DATA FOR REVIEW
◇ ◇ ◇ ◇ ◇

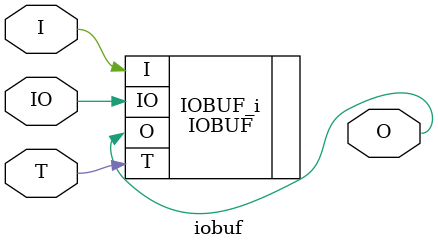
<source format=v>

/*!
 * <b>Module:</b>iobuf
 * @file iobuf.v
 * @date 2015-05-15  
 * @author Andrey Filippov     
 *
 * @brief Wrapper for IOBUF primitive
 *
 * @copyright Copyright (c) 2015 Elphel, Inc.
 *
 * <b>License:</b>
 *
 * iobuf.v is free software; you can redistribute it and/or modify
 * it under the terms of the GNU General Public License as published by
 * the Free Software Foundation, either version 3 of the License, or
 * (at your option) any later version.
 *
 *  iobuf.v is distributed in the hope that it will be useful,
 * but WITHOUT ANY WARRANTY; without even the implied warranty of
 * MERCHANTABILITY or FITNESS FOR A PARTICULAR PURPOSE.  See the
 * GNU General Public License for more details.
 *
 * You should have received a copy of the GNU General Public License
 * along with this program.  If not, see <http://www.gnu.org/licenses/> .
 *
 * Additional permission under GNU GPL version 3 section 7:
 * If you modify this Program, or any covered work, by linking or combining it
 * with independent modules provided by the FPGA vendor only (this permission
 * does not extend to any 3-rd party modules, "soft cores" or macros) under
 * different license terms solely for the purpose of generating binary "bitstream"
 * files and/or simulating the code, the copyright holders of this Program give
 * you the right to distribute the covered work without those independent modules
 * as long as the source code for them is available from the FPGA vendor free of
 * charge, and there is no dependence on any encrypted modules for simulating of
 * the combined code. This permission applies to you if the distributed code
 * contains all the components and scripts required to completely simulate it
 * with at least one of the Free Software programs.
 */
`timescale 1ns/1ps

module  iobuf#(
    parameter integer DRIVE = 12,
    parameter IBUF_LOW_PWR = "TRUE",
    parameter IOSTANDARD = "DEFAULT",
`ifdef XIL_TIMING
    parameter LOC = " UNPLACED",
`endif
    parameter SLEW = "SLOW"
)(
    output O,
    inout  IO,
    input  I,
    input  T
);

    IOBUF #(
        .DRIVE        (DRIVE),
        .IBUF_LOW_PWR (IBUF_LOW_PWR),
        .IOSTANDARD   (IOSTANDARD),
        .SLEW         (SLEW)
    ) IOBUF_i (
        .O  (O), // output 
        .IO (IO), // inout 
        .I  (I), // input 
        .T  (T) // input 
    );
endmodule


</source>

◇ ◇ ◇ ◇ ◇

WORK REQUEST
Please transcribe only the lines in the records above running from the line that has "the License, or" through the line that has "or combining it", both included, exactly as they appear.

WRITTEN SOLUTION
 * the Free Software Foundation, either version 3 of the License, or
 * (at your option) any later version.
 *
 *  iobuf.v is distributed in the hope that it will be useful,
 * but WITHOUT ANY WARRANTY; without even the implied warranty of
 * MERCHANTABILITY or FITNESS FOR A PARTICULAR PURPOSE.  See the
 * GNU General Public License for more details.
 *
 * You should have received a copy of the GNU General Public License
 * along with this program.  If not, see <http://www.gnu.org/licenses/> .
 *
 * Additional permission under GNU GPL version 3 section 7:
 * If you modify this Program, or any covered work, by linking or combining it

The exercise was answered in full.